29 August 2012

Binary star has multiple orbiting planets

by Will Parker

Astronomers have found the first multi-planet solar system orbiting a binary star (artist's impression appears right). Importantly, the discovery shows that planetary systems can form and survive even in the chaotic environment around a binary star. The system, known as Kepler-47, is roughly 5000 light-years away. The discovery was detailed this week at the International Astronomical Union meeting and an accompanying study has been published in the journal Science.

The new planetary system is located roughly 5000 light-years away, in the constellation Cygnus. The planets were discovered by the drop in brightness they cause when they transit (eclipse) their host stars. Precise photometric data from NASA's Kepler space telescope allowed the transits and eclipses to be measured, which in turn provided the relative sizes of the objects.

Recorded data
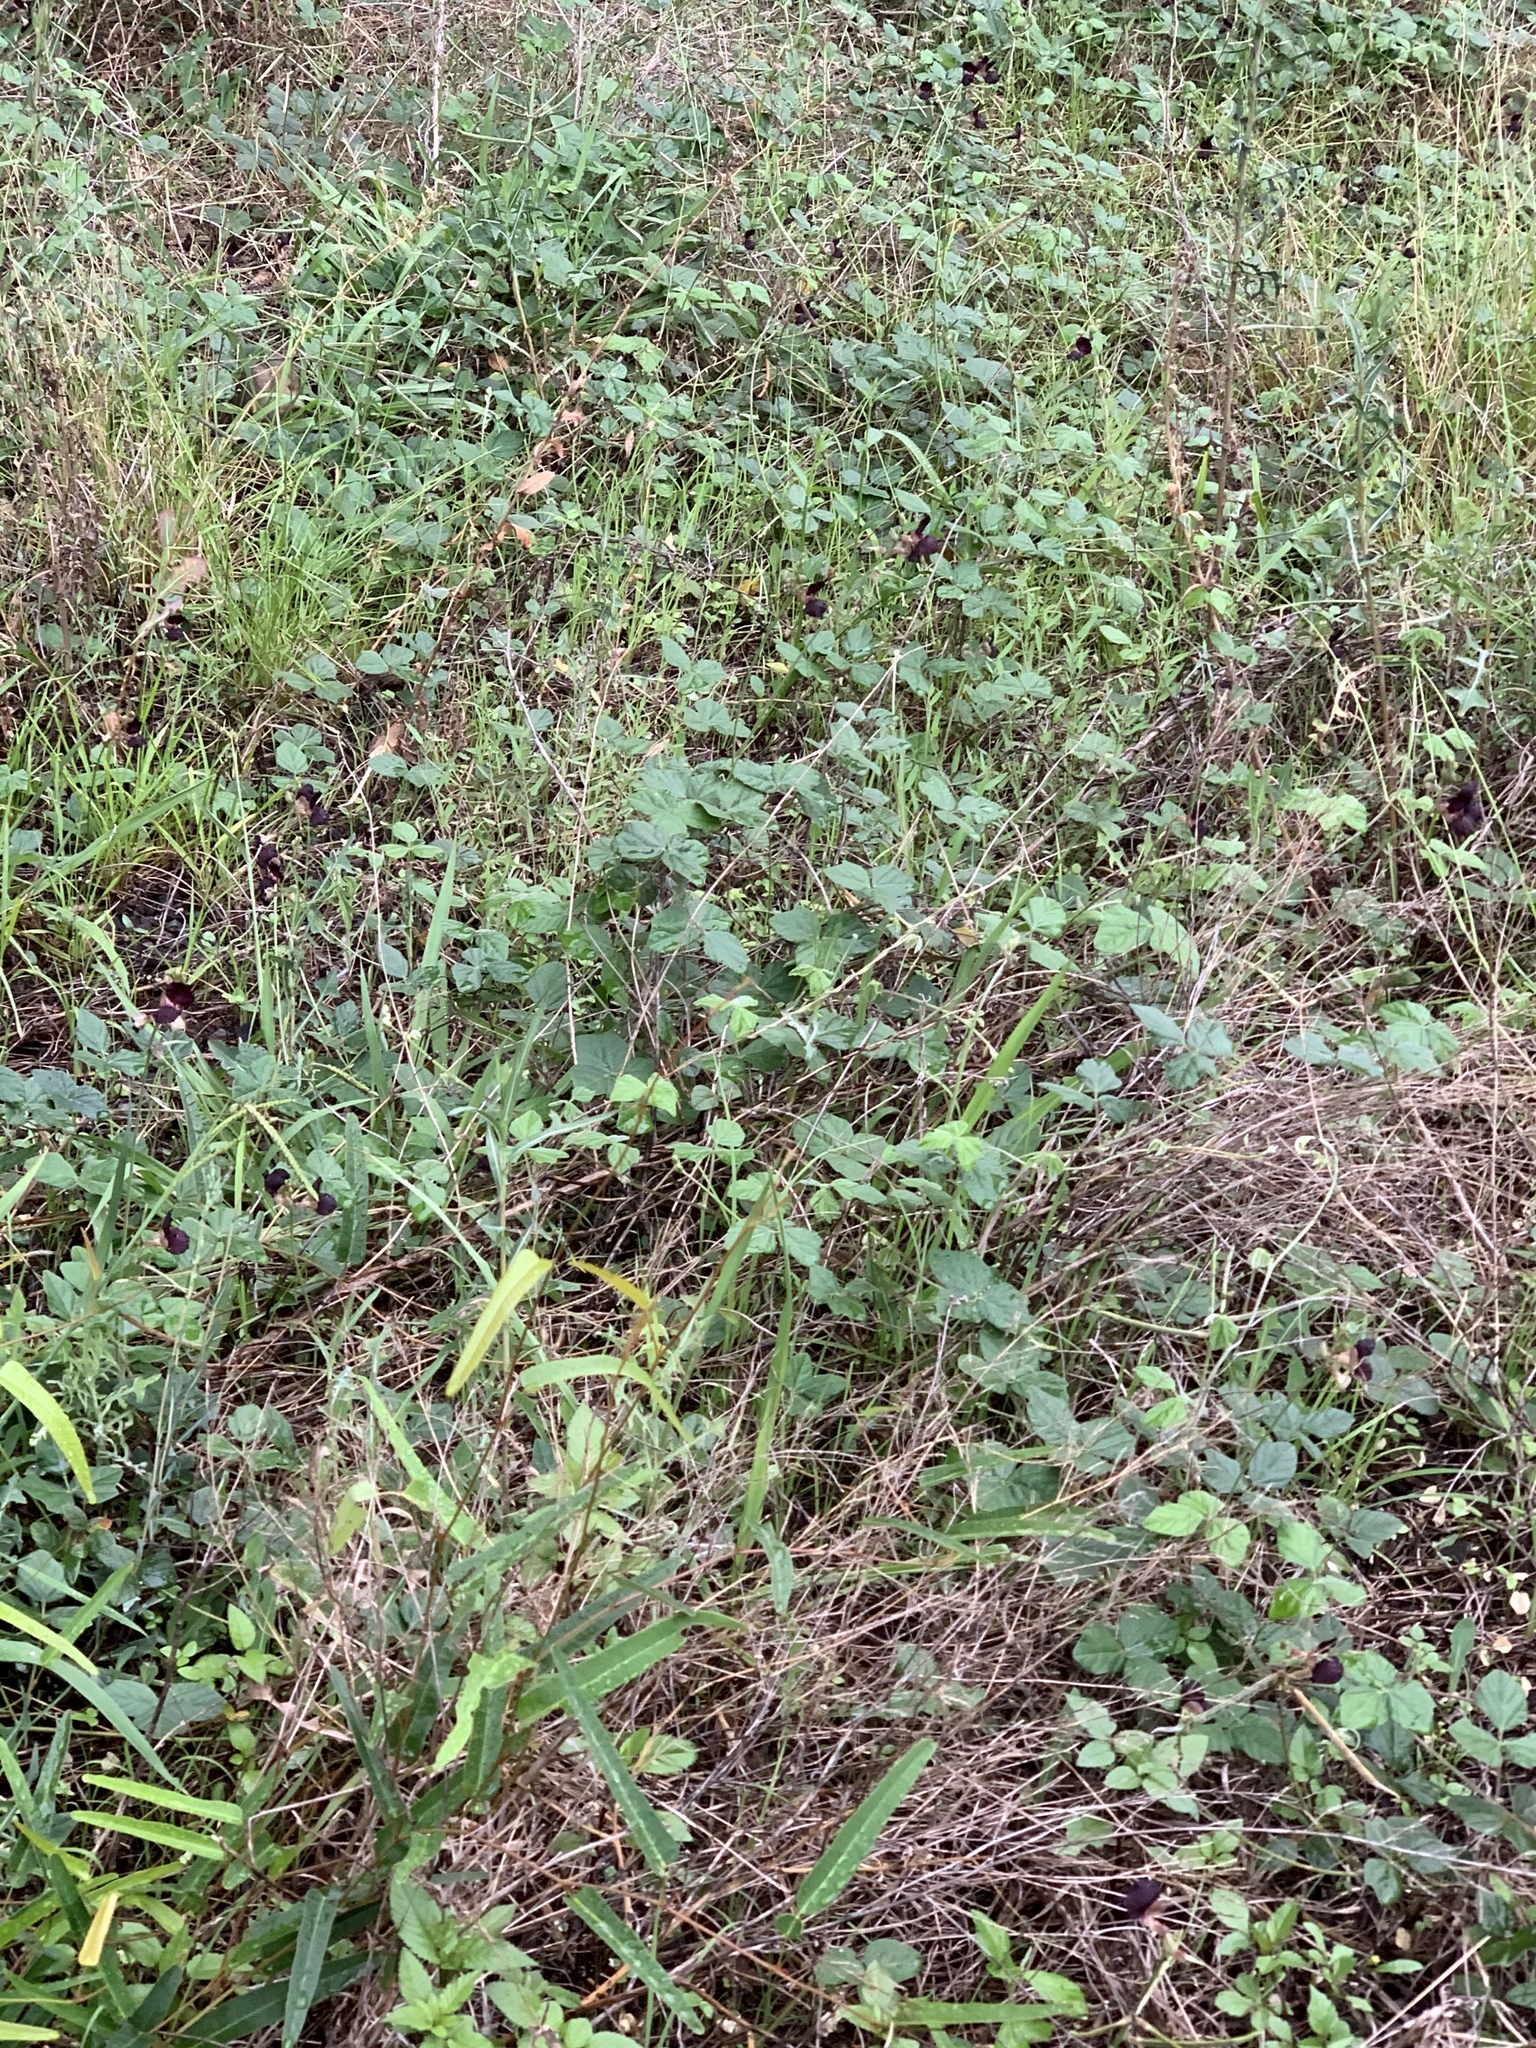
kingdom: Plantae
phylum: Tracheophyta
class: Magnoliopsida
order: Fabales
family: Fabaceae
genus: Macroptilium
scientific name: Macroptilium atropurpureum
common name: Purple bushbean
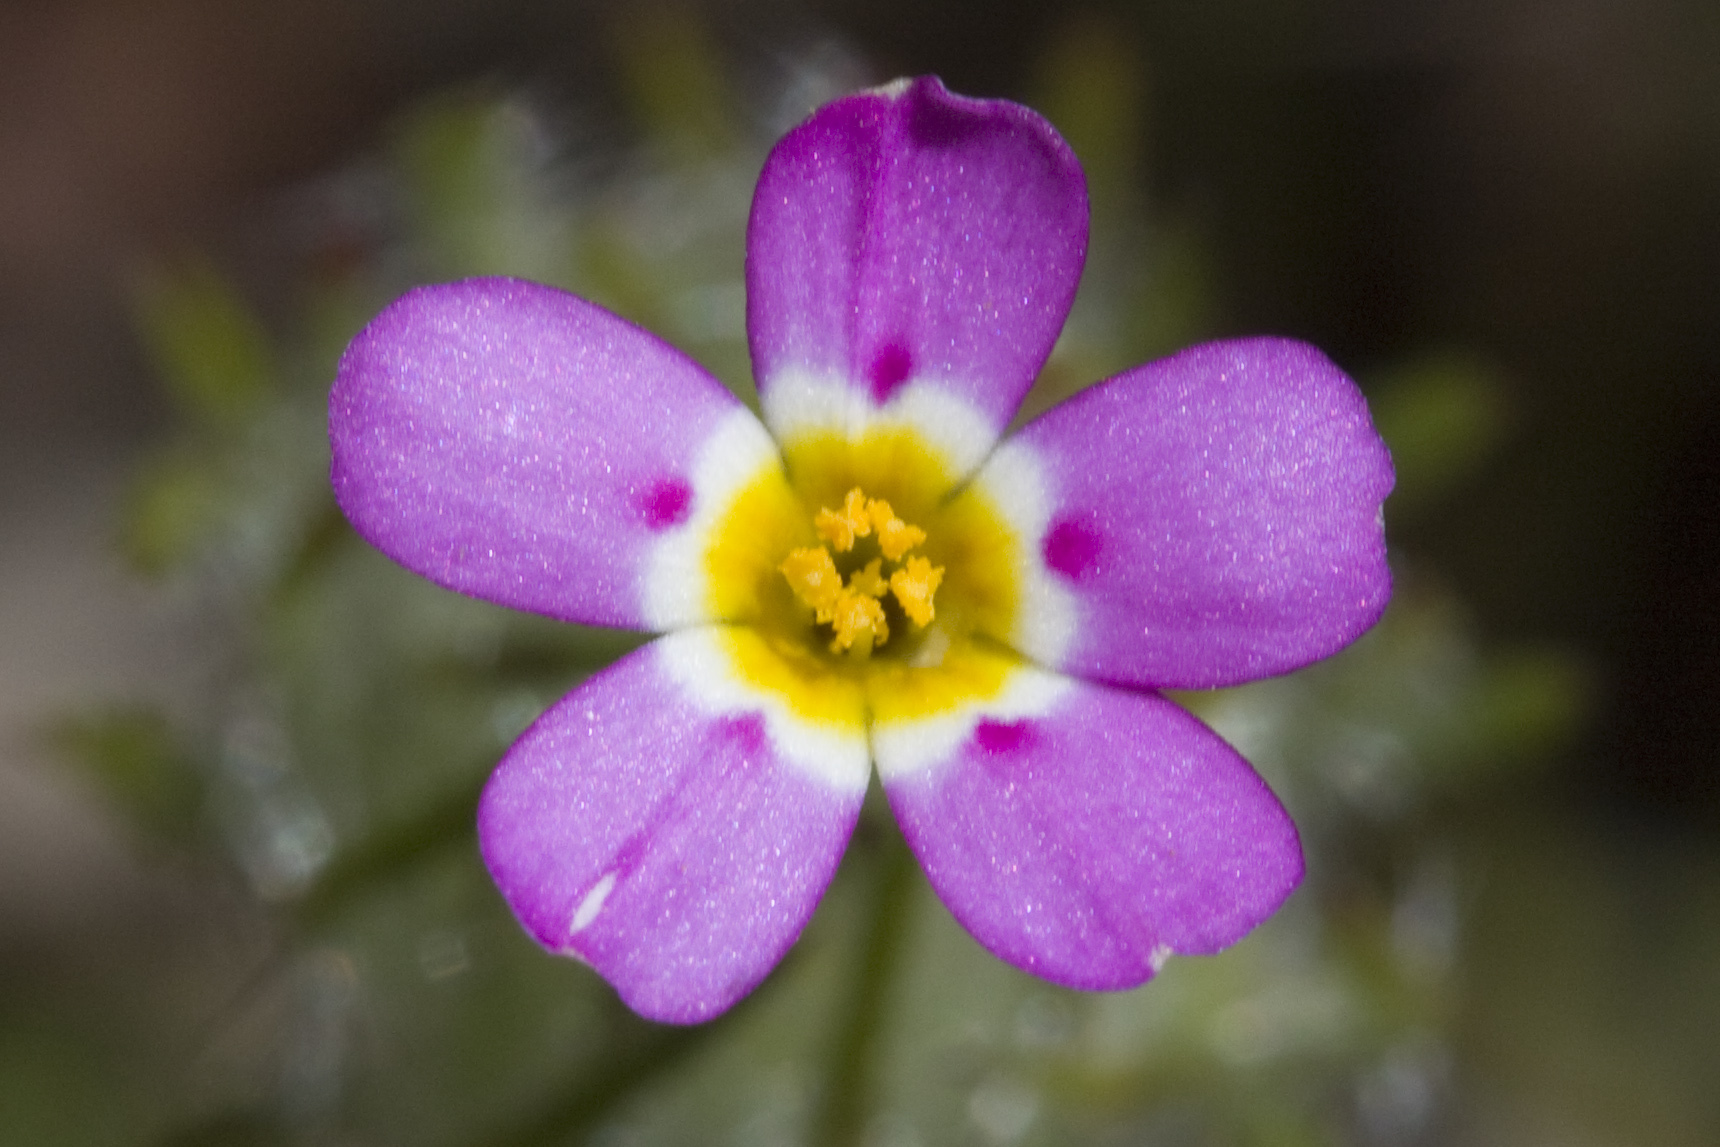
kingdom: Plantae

● **EXERCISE TASK**: Print the Kepler-47 article word for word, from its date line to its final sentence. The items were taken from a separate source.

● **OUTPUT**:
29 August 2012

Binary star has multiple orbiting planets

by Will Parker

Astronomers have found the first multi-planet solar system orbiting a binary star (artist's impression appears right). Importantly, the discovery shows that planetary systems can form and survive even in the chaotic environment around a binary star. The system, known as Kepler-47, is roughly 5000 light-years away. The discovery was detailed this week at the International Astronomical Union meeting and an accompanying study has been published in the journal Science.

The new planetary system is located roughly 5000 light-years away, in the constellation Cygnus. The planets were discovered by the drop in brightness they cause when they transit (eclipse) their host stars. Precise photometric data from NASA's Kepler space telescope allowed the transits and eclipses to be measured, which in turn provided the relative sizes of the objects.